DO THIS :: Please quote all of the data below verbatim, leaving the pictures out of your answer.

○ ○ ○ ○ ○

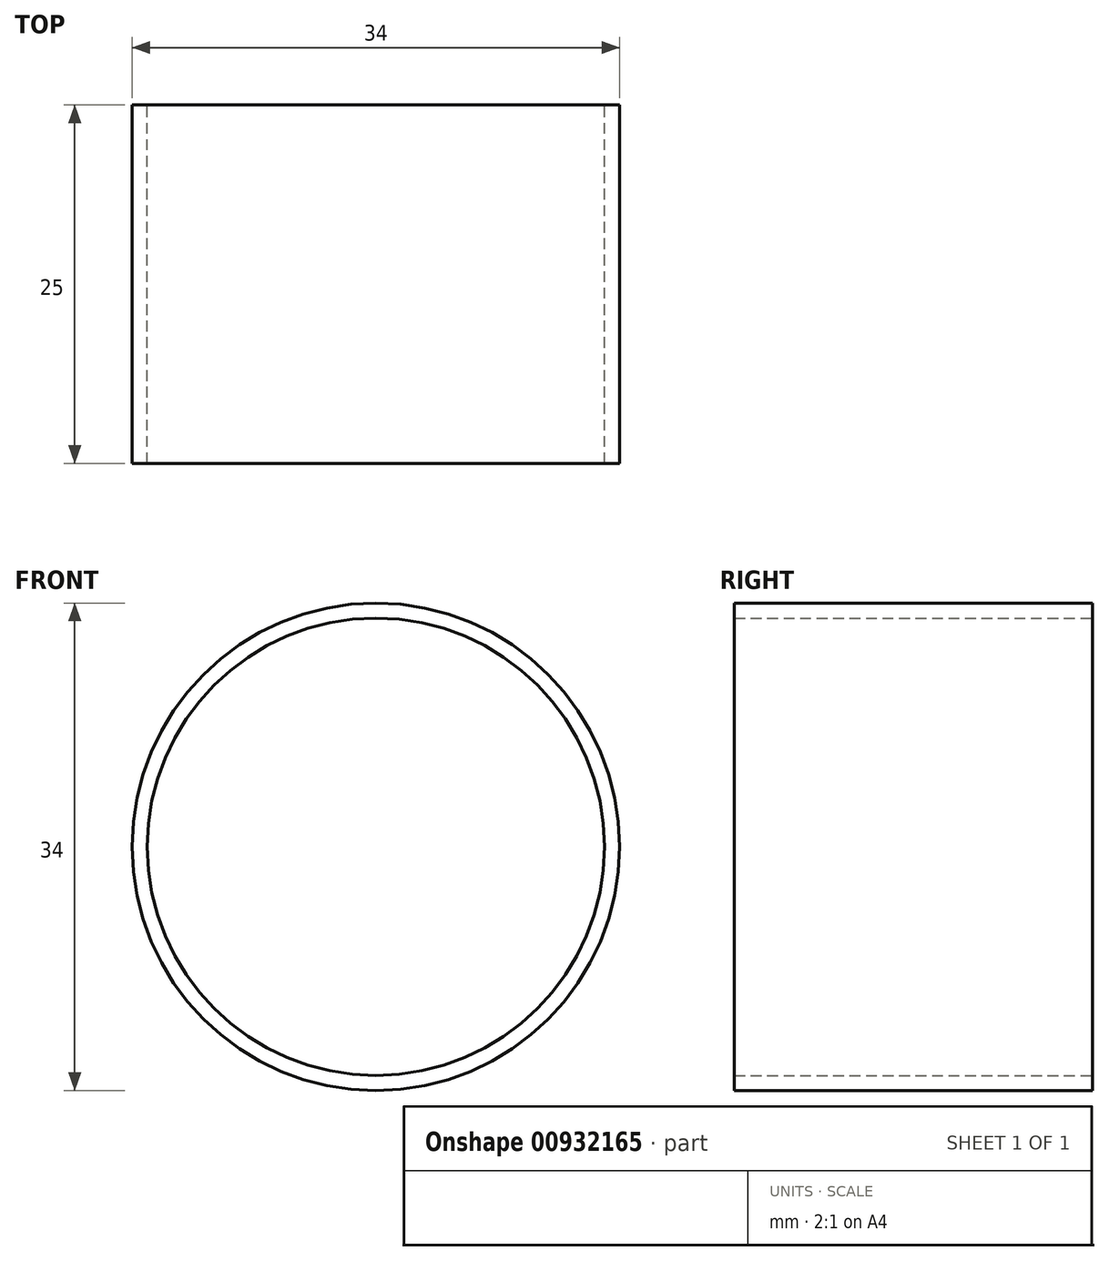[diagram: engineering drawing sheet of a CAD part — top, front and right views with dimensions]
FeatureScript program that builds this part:
annotation { "Feature Type Name" : "Feature", "Feature Type Description" : "" }
export const myFeature = defineFeature(function(context is Context, id is Id, definition is map)
    precondition{}
    {
        {
            var Q0;
            Q0=qCreatedBy(makeId("Front.planeOp"),FACE);
            var sketch = newSketch(context, id + "F0", { "sketchPlane" : qUnion([Q0])});
            skCircle(sketch, "E0", {"center": v(0, 0) * mm, "radius": 15.95 * mm});
            skCircle(sketch, "E1", {"center": v(0, 0) * mm, "radius": 17 * mm});
            skSolve(sketch);
        }
        {
            var Q0;
            Q0=makeQuery(id+"F0.imprint","IMPRINT",FACE,{"disambiguationData":[TD([[makeQuery(id+"F0.imprint","IMPRINT",EDGE,{"derivedFrom":sQuery(id+"F0.wireOp",EDGE,"E0")}),-1.0]])]});
            extrude(context, id + "F1", {"entities" : qUnion([Q0]), "depth" : 25 * mm, "offsetDistance" : 25 * mm});
        }
    });
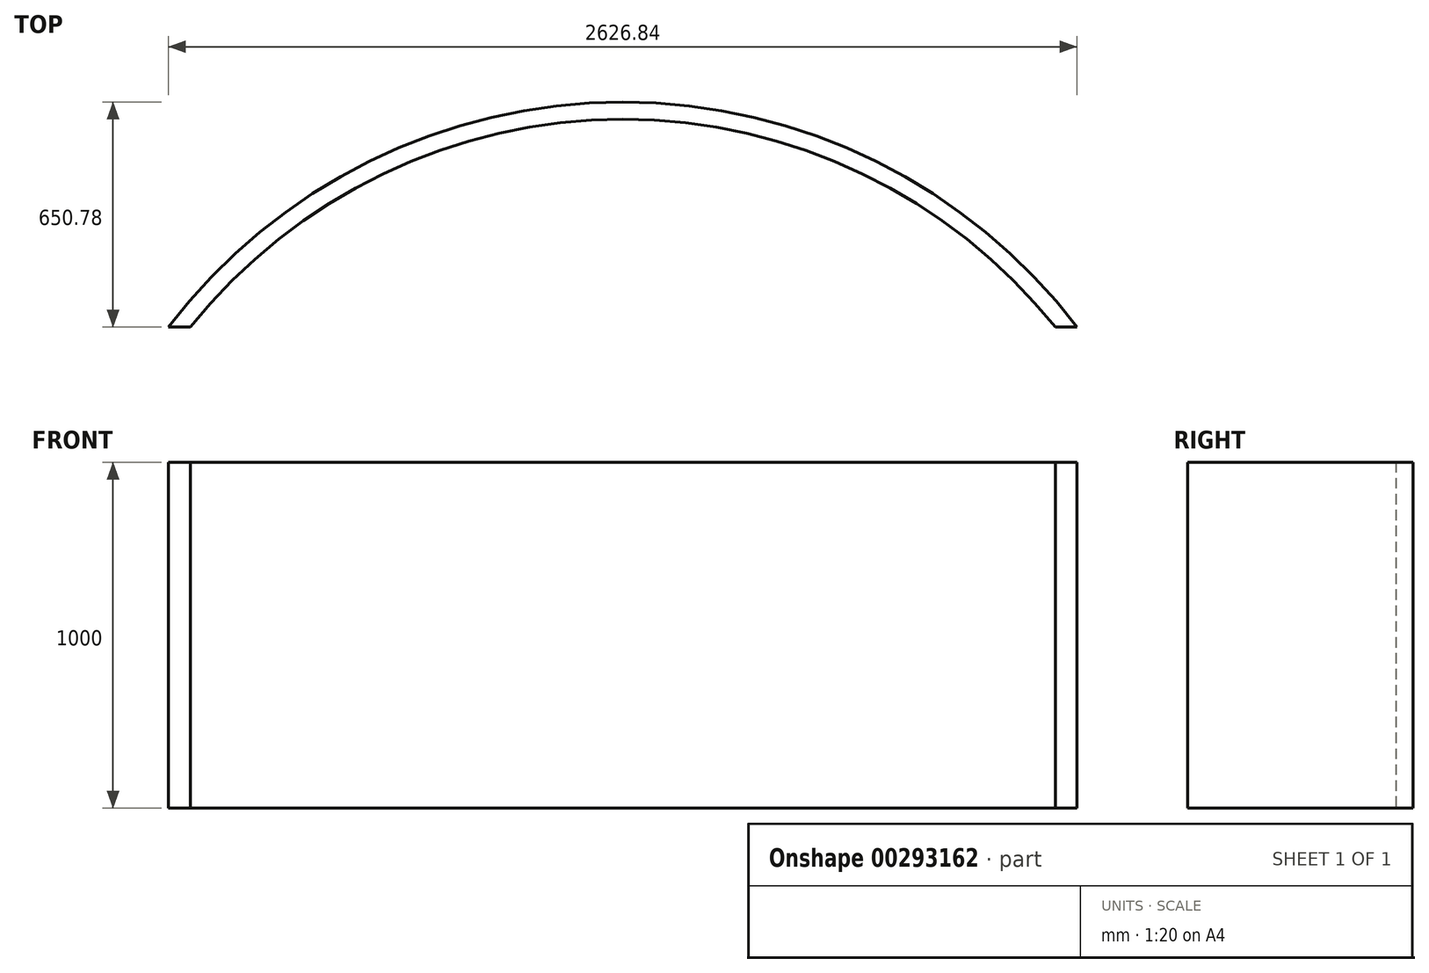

○ ○ ○ ○ ○

RESPONSE ::
[diagram: engineering drawing sheet of a CAD part — top, front and right views with dimensions]
FeatureScript program that builds this part:
annotation { "Feature Type Name" : "Feature", "Feature Type Description" : "" }
export const myFeature = defineFeature(function(context is Context, id is Id, definition is map)
    precondition{}
    {
        {
            var Q0;
            Q0=qCreatedBy(makeId("Front.planeOp"),FACE);
            var sketch = newSketch(context, id + "F0", { "sketchPlane" : qUnion([Q0])});
            skCircle(sketch, "E0", {"center": v(0, 0) * mm, "radius": 15.95 * mm});
            skCircle(sketch, "E1", {"center": v(0, 0) * mm, "radius": 17 * mm});
            skSolve(sketch);
        }
        {
            var Q0;
            Q0=makeQuery(id+"F0.imprint","IMPRINT",FACE,{"disambiguationData":[TD([[makeQuery(id+"F0.imprint","IMPRINT",EDGE,{"derivedFrom":sQuery(id+"F0.wireOp",EDGE,"E0")}),-1.0]])]});
            extrude(context, id + "F1", {"entities" : qUnion([Q0]), "depth" : 25 * mm, "offsetDistance" : 25 * mm});
        }
    });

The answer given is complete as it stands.